Scratch KNN Evaluation (500 test rows)
MAE  : 602.1132
RMSE : 1106.789440029132
R2   : 0.9342795928875387


#### Step 8: Train sklearn KNN + compare

In [43]:
from sklearn.neighbors import KNeighborsRegressor

k = 5
knn_model = KNeighborsRegressor(n_neighbors=k)   # default distance = Euclidean

knn_model.fit(X_train_small, y_train_small)


0,1,2
,n_neighbors,5
,weights,'uniform'
,algorithm,'auto'
,leaf_size,30
,p,2
,metric,'minkowski'
,metric_params,
,n_jobs,


In [44]:
# Predict on the same small test

y_pred_sklearn = knn_model.predict(X_test_small)
y_pred_sklearn[:10]


array([ 765.2, 2199. , 1173.2, 1210.8, 7065.2, 3782.4, 1421.2, 1962.4,
       2019.6, 6316.4])

In [45]:
# Evaluate sklearn KNN on same 500 test rows

from sklearn.metrics import mean_absolute_error, mean_squared_error, r2_score
import numpy as np

mae_sk = mean_absolute_error(y_test_small, y_pred_sklearn)
mse_sk = mean_squared_error(y_test_small, y_pred_sklearn)
rmse_sk = np.sqrt(mse_sk)
r2_sk = r2_score(y_test_small, y_pred_sklearn)
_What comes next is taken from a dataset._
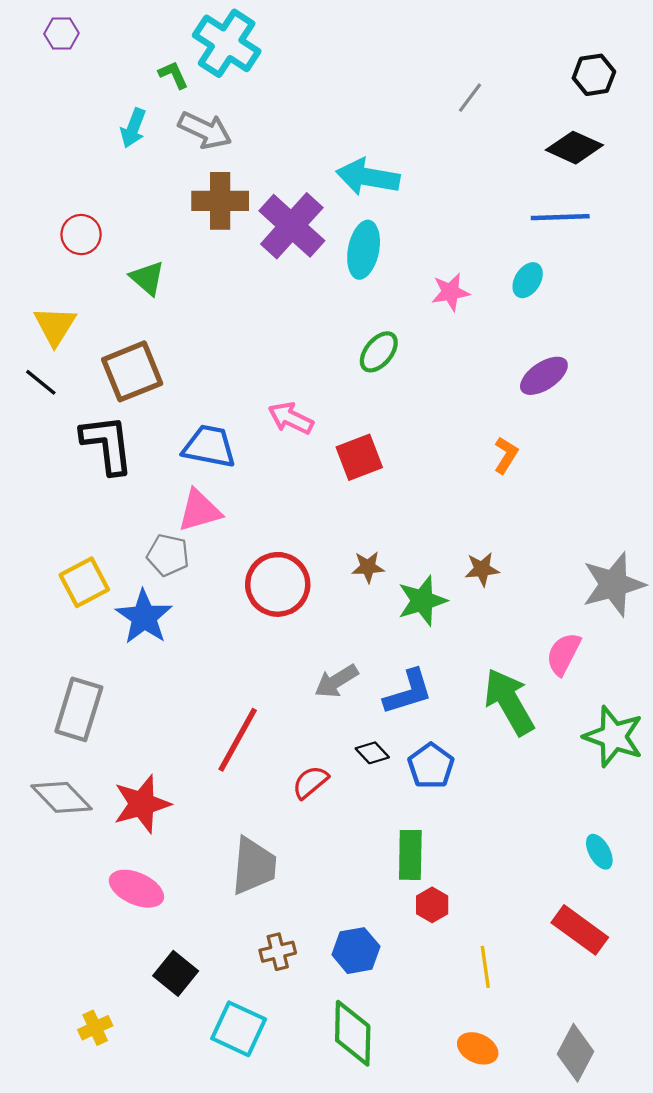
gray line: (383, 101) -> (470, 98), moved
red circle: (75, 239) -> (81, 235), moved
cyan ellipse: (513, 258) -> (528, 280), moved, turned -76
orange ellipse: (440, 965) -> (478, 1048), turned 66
print("Sklearn KNN Evaluation (500 test rows)")
print("MAE  :", mae_sk)
print("RMSE :", rmse_sk)
print("R2   :", r2_sk)


Sklearn KNN Evaluation (500 test rows)
MAE  : 602.1132
RMSE : 1106.789440029132
R2   : 0.9342795928875387


In [46]:
# Compare scratch vs sklearn

print("---- Comparison (Scratch vs Sklearn) ----")
print("MAE  :", mae, "vs", mae_sk)
print("RMSE :", rmse, "vs", rmse_sk)
print("R2   :", r2, "vs", r2_sk)


---- Comparison (Scratch vs Sklearn) ----
MAE  : 602.1132 vs 602.1132
RMSE : 1106.789440029132 vs 1106.789440029132
R2   : 0.9342795928875387 vs 0.9342795928875387


### Step 8 Observation

- Scratch KNN and sklearn `KNeighborsRegressor` produced **exactly the same** MAE, RMSE, and R² for `k = 5`, which confirms the scratch implementation matches sklearn’s behavior.
- This is expected because sklearn KNN regression (with default `weights='uniform'`) predicts by taking the average of the target values of the k nearest neighbors—same logic used in the scratch code. 
- Any differences usually come from changing distance metric/weights (like `weights='distance'`) or using different preprocessing.